While the group is walking through a cavern, Joy experiences auditory hallucinations. In the forest, Joy and Carmen are briefly separated while Joy is relieving herself. She sees Derek and the creature again, and an unseen force starts strangling her. Carmen finds her and brings her back to camp. Joy has become convinced that something is following them. That night, she experiences nightmares again.

Upon waking up the next day, the group realises that Tara has gone missing, and their supplies have vanished. While looking for Tara, Dunnley also experiences hallucinations, and goes missing as well. Joy and Carmen try and fail to persuade Shaina that they should go to get help. Shaina tries to look for Dunnley and Tara, but falls off a rock while experiencing hallucinations of her time as a soldier in Afghanistan. Joy and Carmen are unable to find her body.

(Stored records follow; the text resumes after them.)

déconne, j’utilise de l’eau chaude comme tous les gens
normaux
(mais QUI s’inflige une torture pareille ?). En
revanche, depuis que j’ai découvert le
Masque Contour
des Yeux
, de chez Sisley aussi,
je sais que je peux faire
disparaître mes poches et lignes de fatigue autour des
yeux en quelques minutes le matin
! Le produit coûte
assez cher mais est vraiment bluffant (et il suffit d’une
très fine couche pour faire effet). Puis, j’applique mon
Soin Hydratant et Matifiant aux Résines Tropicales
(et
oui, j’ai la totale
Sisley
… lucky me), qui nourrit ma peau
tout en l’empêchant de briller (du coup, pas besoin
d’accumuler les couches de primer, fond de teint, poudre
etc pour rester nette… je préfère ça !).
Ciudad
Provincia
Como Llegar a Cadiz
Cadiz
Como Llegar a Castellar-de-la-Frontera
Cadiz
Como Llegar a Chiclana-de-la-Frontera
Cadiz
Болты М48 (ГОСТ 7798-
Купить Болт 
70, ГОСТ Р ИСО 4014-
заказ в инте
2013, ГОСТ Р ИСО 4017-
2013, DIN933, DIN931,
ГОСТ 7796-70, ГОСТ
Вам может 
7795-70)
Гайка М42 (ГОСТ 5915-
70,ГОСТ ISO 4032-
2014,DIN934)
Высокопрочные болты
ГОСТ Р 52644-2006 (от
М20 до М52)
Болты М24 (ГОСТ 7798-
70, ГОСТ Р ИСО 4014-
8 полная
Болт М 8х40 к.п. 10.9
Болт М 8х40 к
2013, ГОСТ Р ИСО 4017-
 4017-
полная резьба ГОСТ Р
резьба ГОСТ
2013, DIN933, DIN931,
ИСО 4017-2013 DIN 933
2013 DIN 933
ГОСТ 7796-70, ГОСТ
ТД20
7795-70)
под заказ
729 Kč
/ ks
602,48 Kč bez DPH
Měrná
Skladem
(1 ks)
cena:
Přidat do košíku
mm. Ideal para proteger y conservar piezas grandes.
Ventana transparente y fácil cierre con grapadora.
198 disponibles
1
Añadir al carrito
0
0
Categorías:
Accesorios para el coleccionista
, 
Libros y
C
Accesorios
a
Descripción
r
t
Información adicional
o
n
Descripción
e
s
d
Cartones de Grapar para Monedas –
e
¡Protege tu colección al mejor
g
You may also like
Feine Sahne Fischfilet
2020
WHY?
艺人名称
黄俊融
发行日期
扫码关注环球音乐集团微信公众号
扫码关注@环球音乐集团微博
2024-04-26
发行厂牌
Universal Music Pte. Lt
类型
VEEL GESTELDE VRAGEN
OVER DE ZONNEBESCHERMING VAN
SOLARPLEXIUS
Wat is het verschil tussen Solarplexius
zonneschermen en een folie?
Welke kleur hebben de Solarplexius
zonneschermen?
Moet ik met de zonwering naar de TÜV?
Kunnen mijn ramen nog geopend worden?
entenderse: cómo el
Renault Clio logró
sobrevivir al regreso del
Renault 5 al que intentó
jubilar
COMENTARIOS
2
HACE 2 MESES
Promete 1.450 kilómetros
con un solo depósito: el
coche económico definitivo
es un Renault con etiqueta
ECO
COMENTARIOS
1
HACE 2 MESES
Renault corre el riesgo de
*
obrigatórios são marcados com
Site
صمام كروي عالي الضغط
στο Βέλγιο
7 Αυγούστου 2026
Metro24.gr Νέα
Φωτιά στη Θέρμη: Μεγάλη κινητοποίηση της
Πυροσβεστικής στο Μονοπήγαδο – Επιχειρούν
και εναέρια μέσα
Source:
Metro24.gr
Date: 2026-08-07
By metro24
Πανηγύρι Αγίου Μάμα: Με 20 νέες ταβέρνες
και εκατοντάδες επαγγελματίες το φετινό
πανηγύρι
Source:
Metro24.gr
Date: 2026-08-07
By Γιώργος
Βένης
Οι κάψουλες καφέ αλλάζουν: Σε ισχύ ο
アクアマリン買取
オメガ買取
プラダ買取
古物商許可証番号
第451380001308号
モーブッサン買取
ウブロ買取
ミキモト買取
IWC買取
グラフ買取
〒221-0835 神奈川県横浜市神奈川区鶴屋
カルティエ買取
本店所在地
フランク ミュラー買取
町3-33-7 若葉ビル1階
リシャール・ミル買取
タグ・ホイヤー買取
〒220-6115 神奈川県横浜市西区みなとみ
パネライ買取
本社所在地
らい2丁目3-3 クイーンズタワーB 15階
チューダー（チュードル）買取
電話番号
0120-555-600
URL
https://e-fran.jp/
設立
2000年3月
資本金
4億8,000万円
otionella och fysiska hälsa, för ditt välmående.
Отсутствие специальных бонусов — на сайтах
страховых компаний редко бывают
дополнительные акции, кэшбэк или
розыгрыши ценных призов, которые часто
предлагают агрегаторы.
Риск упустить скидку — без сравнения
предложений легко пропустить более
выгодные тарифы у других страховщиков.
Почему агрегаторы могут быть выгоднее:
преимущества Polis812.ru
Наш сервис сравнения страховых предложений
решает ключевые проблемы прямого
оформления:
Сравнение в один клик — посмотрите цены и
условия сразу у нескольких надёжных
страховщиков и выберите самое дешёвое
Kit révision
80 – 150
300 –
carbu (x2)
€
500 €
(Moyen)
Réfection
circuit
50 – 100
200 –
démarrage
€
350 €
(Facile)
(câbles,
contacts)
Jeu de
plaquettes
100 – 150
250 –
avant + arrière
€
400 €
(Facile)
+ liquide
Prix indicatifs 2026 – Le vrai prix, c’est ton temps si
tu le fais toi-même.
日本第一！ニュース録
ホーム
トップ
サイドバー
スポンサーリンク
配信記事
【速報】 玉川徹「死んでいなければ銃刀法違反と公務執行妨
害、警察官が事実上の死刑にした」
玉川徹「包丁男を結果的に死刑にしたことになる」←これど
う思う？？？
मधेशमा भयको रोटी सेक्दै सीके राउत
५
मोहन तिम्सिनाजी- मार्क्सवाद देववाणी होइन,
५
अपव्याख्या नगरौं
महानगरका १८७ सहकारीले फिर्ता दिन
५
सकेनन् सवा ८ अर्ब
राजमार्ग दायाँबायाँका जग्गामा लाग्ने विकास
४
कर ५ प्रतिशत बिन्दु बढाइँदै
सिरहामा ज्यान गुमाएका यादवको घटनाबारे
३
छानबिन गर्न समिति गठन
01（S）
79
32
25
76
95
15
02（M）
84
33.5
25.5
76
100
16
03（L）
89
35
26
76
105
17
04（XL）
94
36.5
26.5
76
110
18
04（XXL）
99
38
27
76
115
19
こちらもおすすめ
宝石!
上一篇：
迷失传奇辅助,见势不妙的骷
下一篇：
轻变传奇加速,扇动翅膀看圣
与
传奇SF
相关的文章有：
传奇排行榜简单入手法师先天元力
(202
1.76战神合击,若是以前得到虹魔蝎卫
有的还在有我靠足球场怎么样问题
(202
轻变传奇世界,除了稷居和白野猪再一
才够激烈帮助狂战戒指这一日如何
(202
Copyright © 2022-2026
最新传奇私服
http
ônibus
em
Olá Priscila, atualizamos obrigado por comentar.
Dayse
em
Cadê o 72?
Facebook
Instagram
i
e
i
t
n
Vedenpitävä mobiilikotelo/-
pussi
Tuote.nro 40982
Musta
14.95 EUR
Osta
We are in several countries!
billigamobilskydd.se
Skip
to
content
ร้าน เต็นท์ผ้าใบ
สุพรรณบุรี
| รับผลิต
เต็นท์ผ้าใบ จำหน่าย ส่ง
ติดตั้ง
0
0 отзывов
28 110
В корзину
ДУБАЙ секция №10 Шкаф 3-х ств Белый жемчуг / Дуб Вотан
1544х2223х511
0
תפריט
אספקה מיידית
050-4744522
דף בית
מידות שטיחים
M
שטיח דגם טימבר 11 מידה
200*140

While looking for the others, Joy and Carmen come across a cave, and find Tara inside it. Carmen tries to save Dunnley, but she is killed by the creature. Joy, Carmen and Tara hide from it in a cluster of logs in a nearby river, but it finds them. Tara sacrifices herself to allow Joy and Carmen to escape. They make it back to the camp to treat Carmen's leg injury.

Joy admits that she saw Derek the day they left for the retreat. It is revealed that she knocked him out in self-defense after letting him into her house. That night, the creature kidnaps Carmen, forcing Joy to return to the cave to save her. Joy sees the creature as Derek, and briefly embraces it before stabbing it and setting it on fire with Derek's lighter. She and Carmen escape from the cave with heavy injuries, and set out for a hospital.

== Cast ==

- Hannah Emily Anderson as Joy
- Madison Walsh as Carmen
- Roseanne Supernault as Shaina
- Helen Belay as Tara
- Kyra Harper as Dr. Carol Dunnley
- Daniel Arnold as Derek

== Production ==
Filming took place in the fall of 2021 near the Canyon Creek Ice Cave in Kananaskis. The production set was occasionally visited by a grizzly bear.

== Release ==
The film premiered at the Fantasia International Film Festival in 2022. It was screened at the Marché du Film, and at film festivals in England, Ireland, Japan, Sweden, Wales and several cities in the United States.

The film received a limited theatrical release across North America on 19 May 2023. It was released on video on demand on 23 May. It is distributed by the Epic Pictures Group under their Dread label.

== Reception ==
On the review aggregator website Rotten Tomatoes, the film has an approval rating of 71% based on 17 reviews, with an average rating of 6.2/10.

Joe Lipsett of Bloody Disgusting gave the film 3/5 stars, noting its similarities to The Descent and writing: "Unfortunately, Dark Nature skips over its most unique and intriguing elements... in order to get to the only-somewhat satisfying violent bits. The make-up effects are solid, sure, but the film laid the groundwork for a deeper exploration of healing via female friendships and therapy that ultimately fails to pay off." Rachel Reeves of Rue Morgue magazine called the film "a vital feature debut with a strong voice, style and story", adding that director Berkley Brady "mixes up a tasty cinematic cocktail strongly infused with her own creative flavor." Rachel West of the Alliance of Women Film Journalists wrote, "Clocking in at less than 90 minutes, Dark Nature never feels rushed. Though certain aspects may come across as underdeveloped at times (namely some of the women’s backstories), the story is held together by a strong female ensemble."

The film was longlisted for the 2022 Jean-Marc Vallée DGC Discovery Award.